With a clutch of other foreign journalists, we go along to see the president, Serzh Sarkisian. He is anxious to be on good terms with both Russia and the West, and clearly finds it harder than it used to be to balance the two. Hence his cautious negotiations with the Turks, which may yet lead to an opening of the border. Dealing with Azerbaijan is harder, for the fact that he (like his predecessor, Robert Kocharian) comes from the disputed enclave of Nagorno-Karabakh. Although Armenia is ready to give up some of the Azerbaijani territory that it now controls, there is no way it can compromise over the autonomy of Karabakh.

Mr Sarkisian seems secure enough in his job (though some rumours suggest that Mr Kocharian would like to come back). But his election as president last February was highly controversial. Independent election monitors were critical of its conduct, and the opposition candidate, Levon Ter-Petrossian, announced that the result had been fixed. He even brought his supporters out onto the streets of Yerevan. When the government suppressed the demonstrations, ten people were killed, and as many as 74 are still in jail.

We visit Mr Ter-Petrossian, the grand old man of Armenian politics, a former member of the Soviet politburo who became the independent country’s first president. Today he lives in a splendid timber house surrounded by beautiful grounds, right above Yerevan’s football stadium. Sitting in his garden, drinking tea, he insists that the election was falsified and calls the government deeply corrupt. When we tell him we have been told there are no political prisoners in Armenia, he laughs and says that Stalin said there were no political prisoners in the Soviet Union. But for all his charisma, it is hard to see him playing a big political role in future.

As an antidote to Armenia’s troubled politics, we finish our trip by visiting perhaps Yerevan’s most haunting site: the genocide museum, perched on top of the hill above Mr Ter-Petrossian’s house. On a beautifully sunny afternoon, it is a strangely peaceful place. In the grounds are trees planted by visiting presidents and American congressmen. The museum itself is simple and moving: it shows records, newspaper articles, books and letters recording just what happened in Anatolia in 1915, when the Young Turks in charge of the country decided to expel the Armenian population. As many as 800,000-1m Armenians died. Next to the museum is a memorial with an eternal flame.
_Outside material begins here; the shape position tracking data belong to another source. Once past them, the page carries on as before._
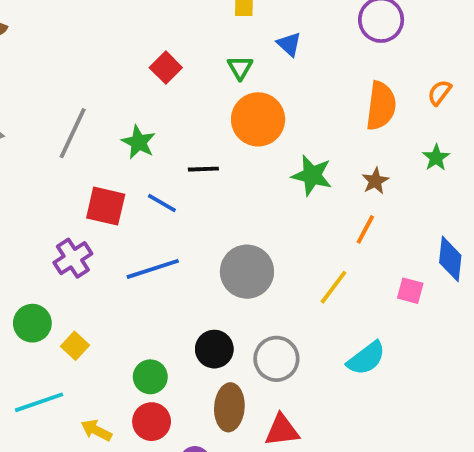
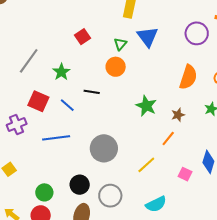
blue triangle: (289, 44) -> (148, 37), size x1.6
orange circle: (258, 119) -> (116, 67), moved, size x0.7

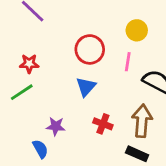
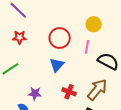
red star: (29, 64) -> (20, 37), moved
brown arrow: (142, 121) -> (97, 90), turned 35

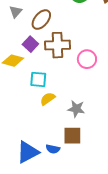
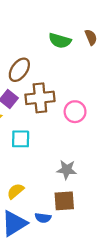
yellow semicircle: (48, 99) -> (15, 191), moved

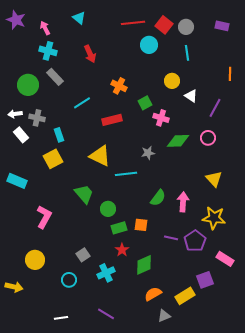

Yet the issue of what really happened remains highly controversial today. The Armenian government no longer insists on Turkey recognising what it calls the genocide as a precondition for better relations. But there is a powerful Armenian diaspora in France and California that lobbies vociferously on the matter. The US Congress almost passed a resolution recognising the Armenian genocide last year; it may return to the issue after the November election. Turkey is moving heaven and earth to stop this resolution. Whatever happens, it certainly negates Hitler’s remark, as he planned the Holocaust in the 1930s: “Who now remembers the Armenians?” The answer, thankfully, is that we all do.